## [Data records]

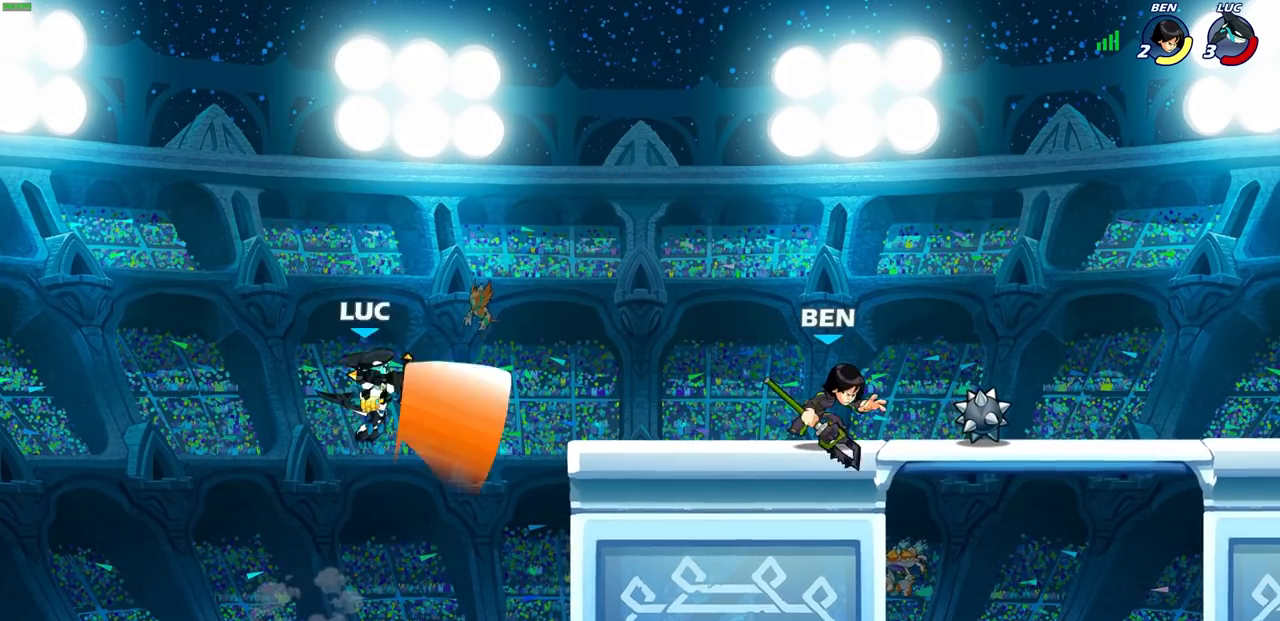
{"dt_ms": 500, "buttons": [], "left_stick": "right", "right_stick": "center", "events": [[200, "left_stick", "up-right"], [317, "left_stick", "right"]]}
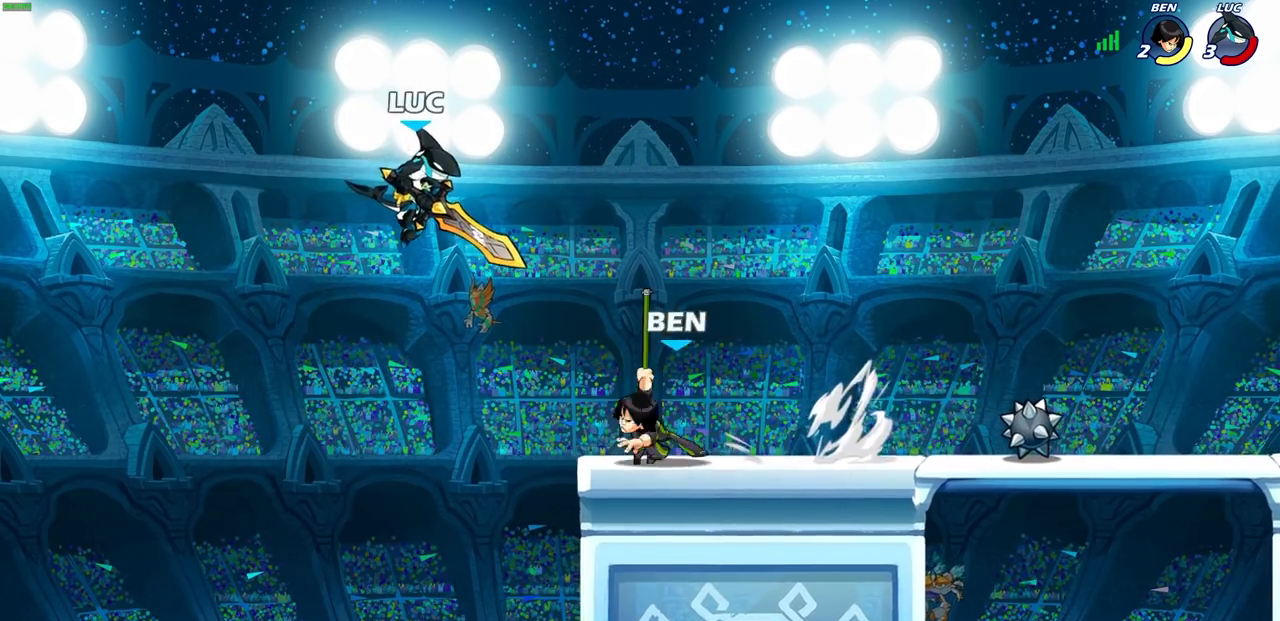
{"dt_ms": 500, "buttons": [], "left_stick": "down", "right_stick": "center", "events": [[50, "CROSS", "down"], [117, "left_stick", "up-right"], [167, "CROSS", "up"], [183, "R2", "down"], [400, "left_stick", "down"], [417, "R2", "up"]]}
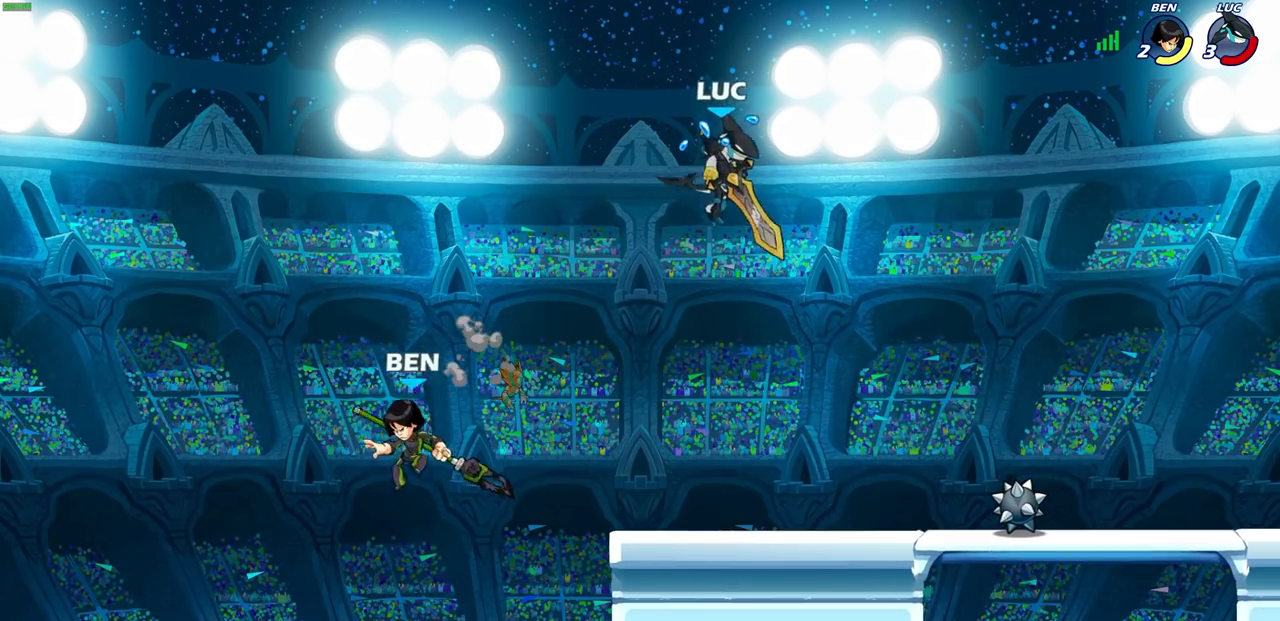
{"dt_ms": 500, "buttons": [], "left_stick": "left", "right_stick": "center", "events": [[233, "left_stick", "right"], [417, "left_stick", "left"]]}
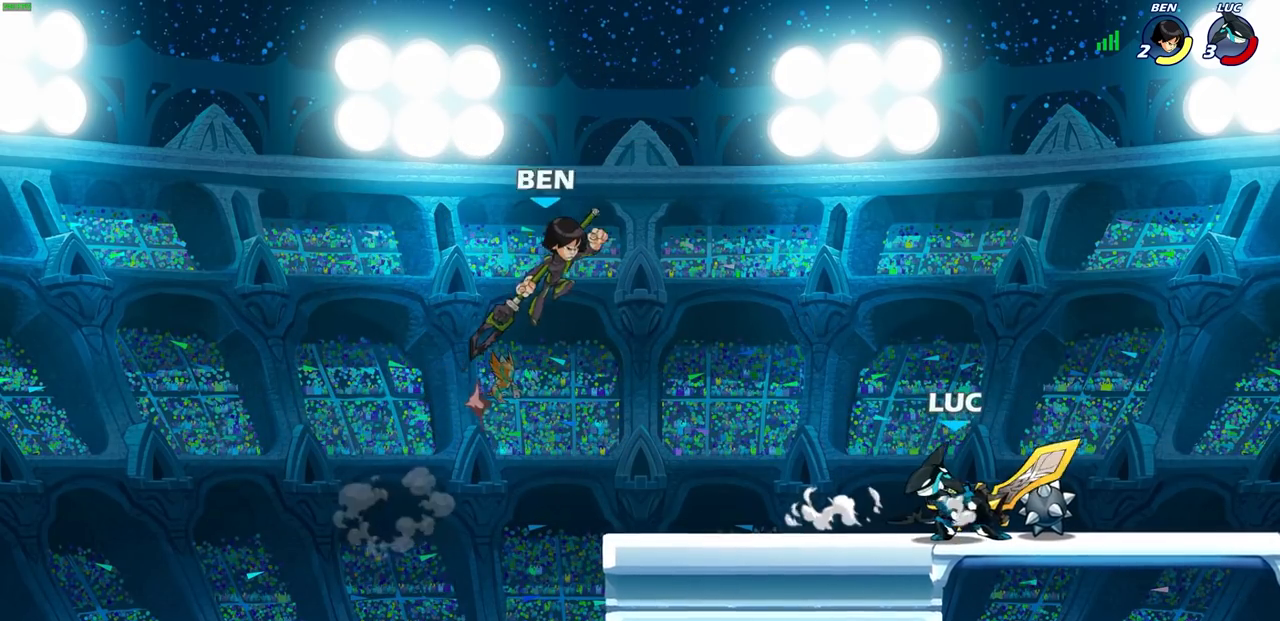
{"dt_ms": 500, "buttons": [], "left_stick": "right", "right_stick": "center", "events": [[133, "CROSS", "down"], [133, "R2", "down"], [133, "left_stick", "up"], [183, "left_stick", "center"], [200, "SQUARE", "down"], [217, "R2", "up"], [233, "CROSS", "up"], [283, "left_stick", "right"], [317, "SQUARE", "up"]]}
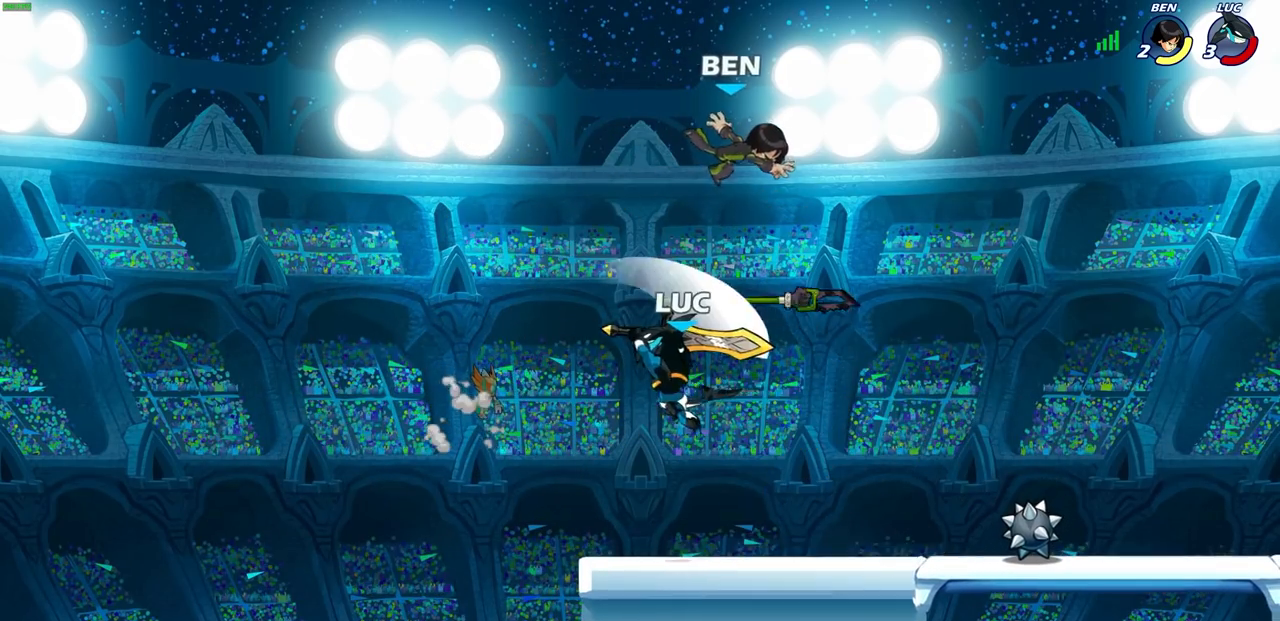
{"dt_ms": 500, "buttons": ["SQUARE"], "left_stick": "center", "right_stick": "center", "events": [[283, "SQUARE", "down"], [317, "left_stick", "center"], [367, "SQUARE", "up"], [433, "SQUARE", "down"]]}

## [Instructions for the task]
Each record is to be restated word for word; no picture goes in.

## [Result for this task]
{"dt_ms": 500, "buttons": [], "left_stick": "right", "right_stick": "center", "events": [[200, "left_stick", "up-right"], [317, "left_stick", "right"]]}
{"dt_ms": 500, "buttons": [], "left_stick": "down", "right_stick": "center", "events": [[50, "CROSS", "down"], [117, "left_stick", "up-right"], [167, "CROSS", "up"], [183, "R2", "down"], [400, "left_stick", "down"], [417, "R2", "up"]]}
{"dt_ms": 500, "buttons": [], "left_stick": "left", "right_stick": "center", "events": [[233, "left_stick", "right"], [417, "left_stick", "left"]]}
{"dt_ms": 500, "buttons": [], "left_stick": "right", "right_stick": "center", "events": [[133, "CROSS", "down"], [133, "R2", "down"], [133, "left_stick", "up"], [183, "left_stick", "center"], [200, "SQUARE", "down"], [217, "R2", "up"], [233, "CROSS", "up"], [283, "left_stick", "right"], [317, "SQUARE", "up"]]}
{"dt_ms": 500, "buttons": ["SQUARE"], "left_stick": "center", "right_stick": "center", "events": [[283, "SQUARE", "down"], [317, "left_stick", "center"], [367, "SQUARE", "up"], [433, "SQUARE", "down"]]}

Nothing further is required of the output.